■ Exercise requirements
Copy out the listing that follows in its entirety, keeping it exactly the same.

■ Exercise data

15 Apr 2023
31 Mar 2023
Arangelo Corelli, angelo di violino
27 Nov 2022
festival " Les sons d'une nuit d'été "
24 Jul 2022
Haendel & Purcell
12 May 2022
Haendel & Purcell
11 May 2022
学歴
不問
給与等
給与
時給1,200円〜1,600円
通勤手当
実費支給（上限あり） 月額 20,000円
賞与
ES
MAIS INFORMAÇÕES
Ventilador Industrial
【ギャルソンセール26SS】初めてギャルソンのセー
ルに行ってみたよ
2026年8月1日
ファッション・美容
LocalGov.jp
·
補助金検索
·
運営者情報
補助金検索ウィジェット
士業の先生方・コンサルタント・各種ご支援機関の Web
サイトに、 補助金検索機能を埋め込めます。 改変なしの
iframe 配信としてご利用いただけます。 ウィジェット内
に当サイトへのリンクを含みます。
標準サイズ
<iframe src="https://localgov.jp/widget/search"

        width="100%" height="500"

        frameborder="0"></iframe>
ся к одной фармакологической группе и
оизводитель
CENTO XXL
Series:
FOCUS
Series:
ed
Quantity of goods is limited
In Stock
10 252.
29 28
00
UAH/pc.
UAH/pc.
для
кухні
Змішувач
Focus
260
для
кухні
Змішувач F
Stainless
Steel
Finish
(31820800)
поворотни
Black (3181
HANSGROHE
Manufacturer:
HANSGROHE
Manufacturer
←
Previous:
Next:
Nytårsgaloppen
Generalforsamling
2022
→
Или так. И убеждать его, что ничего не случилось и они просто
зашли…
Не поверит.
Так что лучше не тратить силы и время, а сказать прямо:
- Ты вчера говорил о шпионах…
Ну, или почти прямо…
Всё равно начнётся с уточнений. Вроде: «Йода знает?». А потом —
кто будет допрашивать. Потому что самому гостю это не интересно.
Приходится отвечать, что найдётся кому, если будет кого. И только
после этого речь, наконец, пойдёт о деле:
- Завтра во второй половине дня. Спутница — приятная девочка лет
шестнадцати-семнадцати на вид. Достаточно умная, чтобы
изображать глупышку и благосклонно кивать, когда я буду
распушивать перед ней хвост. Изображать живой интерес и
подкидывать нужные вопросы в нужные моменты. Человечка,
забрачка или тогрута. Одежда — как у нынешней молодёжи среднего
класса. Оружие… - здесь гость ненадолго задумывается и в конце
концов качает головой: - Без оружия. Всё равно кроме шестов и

■ Task result
15 Apr 2023
31 Mar 2023
Arangelo Corelli, angelo di violino
27 Nov 2022
festival " Les sons d'une nuit d'été "
24 Jul 2022
Haendel & Purcell
12 May 2022
Haendel & Purcell
11 May 2022
学歴
不問
給与等
給与
時給1,200円〜1,600円
通勤手当
実費支給（上限あり） 月額 20,000円
賞与
ES
MAIS INFORMAÇÕES
Ventilador Industrial
【ギャルソンセール26SS】初めてギャルソンのセー
ルに行ってみたよ
2026年8月1日
ファッション・美容
LocalGov.jp
·
補助金検索
·
運営者情報
補助金検索ウィジェット
士業の先生方・コンサルタント・各種ご支援機関の Web
サイトに、 補助金検索機能を埋め込めます。 改変なしの
iframe 配信としてご利用いただけます。 ウィジェット内
に当サイトへのリンクを含みます。
標準サイズ
<iframe src="https://localgov.jp/widget/search"

        width="100%" height="500"

        frameborder="0"></iframe>
ся к одной фармакологической группе и
оизводитель
CENTO XXL
Series:
FOCUS
Series:
ed
Quantity of goods is limited
In Stock
10 252.
29 28
00
UAH/pc.
UAH/pc.
для
кухні
Змішувач
Focus
260
для
кухні
Змішувач F
Stainless
Steel
Finish
(31820800)
поворотни
Black (3181
HANSGROHE
Manufacturer:
HANSGROHE
Manufacturer
←
Previous:
Next:
Nytårsgaloppen
Generalforsamling
2022
→
Или так. И убеждать его, что ничего не случилось и они просто
зашли…
Не поверит.
Так что лучше не тратить силы и время, а сказать прямо:
- Ты вчера говорил о шпионах…
Ну, или почти прямо…
Всё равно начнётся с уточнений. Вроде: «Йода знает?». А потом —
кто будет допрашивать. Потому что самому гостю это не интересно.
Приходится отвечать, что найдётся кому, если будет кого. И только
после этого речь, наконец, пойдёт о деле:
- Завтра во второй половине дня. Спутница — приятная девочка лет
шестнадцати-семнадцати на вид. Достаточно умная, чтобы
изображать глупышку и благосклонно кивать, когда я буду
распушивать перед ней хвост. Изображать живой интерес и
подкидывать нужные вопросы в нужные моменты. Человечка,
забрачка или тогрута. Одежда — как у нынешней молодёжи среднего
класса. Оружие… - здесь гость ненадолго задумывается и в конце
концов качает головой: - Без оружия. Всё равно кроме шестов и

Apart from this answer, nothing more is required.